A haplotype called E-M81 (or E1b1b, E3b) is frequent in Northwest Africa, and is held by large majorities of the Berber-speaking populations examined in Morocco or in the western/central Sahara; it is much less frequent in the Middle East. It seems reasonable to associate this haplotype with the spread of Berber. By contrast, haplotype J1 is very frequent in the Arabian Peninsula, but gets rarer and rarer as you go west; it seems reasonable to associate this haplotype with the Arab expansion. (Neither Berbers nor Arabs were ever completely homogeneous, so other, less frequent haplotypes may also be associated with one or the other of these events.)

The table gives four Algerian populations: Oran, Algiers, Tizi-Ouzou (Kabyle), and Mozabites. Mozabites, as might be expected, have a really high frequency of E-M81 (87%) and a really low frequency of J1 (1.5%). The other three, however, all have about 45% E-M81 (45%, 43%, 47% respectively) – in terms of the frequency of this presumably Berber marker, there is almost no difference between the Arabic speakers of Algiers and Oran and the Berber speakers of Tizi-Ouzou. In terms of the frequency of the originally Arab J1, the difference is hardly greater – 23% in Oran and Algiers vs. 16% in Tizi-Ouzou. Since we aren't sure about the historical interpretation of the rest of the haplotypes found, it may be more useful to consider the ratios of "Berber" E-M81 to "Arab" J1: 2:1 for Oran and Algiers vs. 3:1 for Tizi-Ouzou (and 29:1 for Mozabites).

What this tentatively tells us, in brief, is that:

  • In Algeria, plenty of Berber fathers adopted Arabic; if you are an Arabic speaker, you're very likely patrilineally Berber. (No surprise there!)
  • In Kabylie, a fair number of Arab fathers adopted Berber; if you are a Kabyle speaker, you may well nonetheless be patrilineally Arab. (Many readers will be surprised by this, but they shouldn't be: read about the history of the Sebaou valley in and after the Turkish period sometime, for example, let alone the more controversial example of the maraboutic families.)
  • Arabic was more likely to be adopted where more Arabs had come in, even though genetically, Arabs remained a minority. (In other words, Arabisation wasn't just about language shift.)
  • It's really rare for an outsider man to become Mozabite. (No surprise there either.)
A slightly different language shift situation is indicated by the comparison of Arab and Berber groups on Djerba (southern Tunisia). They do indeed differ on the frequency of J1 – the "Arabs" have it at 8.7%, while the Berbers have none at all. The Arabic speakers of Djerba appear to be genetically less Arab than the Kabyle speakers of Tizi-Ouzou! But, more importantly, we have what looks like a classic case of elite-led language shift: in this case, unlike Kabylie, the groups that incorporated Arab men simply ended up considering themselves Arab, while the ones that didn't stayed Berber. (I almost said kept speaking Berber, but actually, many Berber speakers of Djerba have been shifting to Arabic.)

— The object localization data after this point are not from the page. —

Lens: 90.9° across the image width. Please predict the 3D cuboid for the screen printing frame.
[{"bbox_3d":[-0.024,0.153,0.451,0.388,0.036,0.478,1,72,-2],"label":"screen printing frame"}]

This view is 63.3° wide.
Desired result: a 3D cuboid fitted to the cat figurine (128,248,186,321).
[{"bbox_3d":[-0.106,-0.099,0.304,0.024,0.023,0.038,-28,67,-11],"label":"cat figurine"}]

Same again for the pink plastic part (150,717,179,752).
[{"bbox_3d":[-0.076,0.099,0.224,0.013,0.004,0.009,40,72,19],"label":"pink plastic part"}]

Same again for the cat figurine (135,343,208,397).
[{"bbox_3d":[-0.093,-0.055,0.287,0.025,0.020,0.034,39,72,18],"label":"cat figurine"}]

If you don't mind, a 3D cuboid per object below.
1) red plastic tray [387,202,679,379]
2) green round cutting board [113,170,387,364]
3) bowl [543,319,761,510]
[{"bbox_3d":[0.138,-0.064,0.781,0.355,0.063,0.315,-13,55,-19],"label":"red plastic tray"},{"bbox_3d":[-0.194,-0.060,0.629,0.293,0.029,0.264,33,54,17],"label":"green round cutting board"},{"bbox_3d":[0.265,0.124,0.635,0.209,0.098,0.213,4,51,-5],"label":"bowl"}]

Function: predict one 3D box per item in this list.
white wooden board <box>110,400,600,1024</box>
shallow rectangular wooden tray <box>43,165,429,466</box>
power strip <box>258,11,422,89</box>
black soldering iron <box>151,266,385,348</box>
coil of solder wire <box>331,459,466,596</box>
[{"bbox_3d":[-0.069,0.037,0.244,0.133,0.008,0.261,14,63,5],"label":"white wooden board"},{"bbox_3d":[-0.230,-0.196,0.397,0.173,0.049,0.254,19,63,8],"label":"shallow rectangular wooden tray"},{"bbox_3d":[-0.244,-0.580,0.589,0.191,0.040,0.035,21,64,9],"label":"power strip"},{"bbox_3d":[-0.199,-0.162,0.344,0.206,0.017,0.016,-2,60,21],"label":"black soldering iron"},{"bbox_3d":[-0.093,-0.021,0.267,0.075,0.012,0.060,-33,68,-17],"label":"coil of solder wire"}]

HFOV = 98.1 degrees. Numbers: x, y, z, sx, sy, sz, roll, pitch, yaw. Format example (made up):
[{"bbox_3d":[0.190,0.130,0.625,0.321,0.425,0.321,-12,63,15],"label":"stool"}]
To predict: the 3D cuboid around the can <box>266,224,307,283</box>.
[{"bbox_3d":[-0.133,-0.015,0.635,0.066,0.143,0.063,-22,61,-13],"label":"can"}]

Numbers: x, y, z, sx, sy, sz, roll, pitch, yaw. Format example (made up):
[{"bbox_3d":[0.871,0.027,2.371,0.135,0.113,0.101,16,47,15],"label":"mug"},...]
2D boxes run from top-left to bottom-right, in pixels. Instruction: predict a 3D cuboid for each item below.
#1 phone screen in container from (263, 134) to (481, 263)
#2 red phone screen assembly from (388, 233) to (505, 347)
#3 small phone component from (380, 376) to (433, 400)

Finally, one Berber-speaking population stands out radically in this table: Siwa. There is no significant presence of E-M81 there, and not much J1 either. The haplotypes best represented there are R1b – usually associated with Western Europe and, for some reason, with Chadic speakers – and B2a1a, usually associated with central and eastern sub-Saharan Africa. R1b has a reasonable frequency in Kabylie and Niger Tuareg, and to a lesser extent in Egypt, so we might suppose that it reflects the oasis' Berber roots, or that it reflects immigration from the east; we'd need non-Tuareg Libyan Berber genetic data to test that hypothesis. B, however, isn't common anywhere else in North Africa; does it derive from the slave trade, or from some older population of the region? Again, I think more data from Libya will be needed to make sense of this.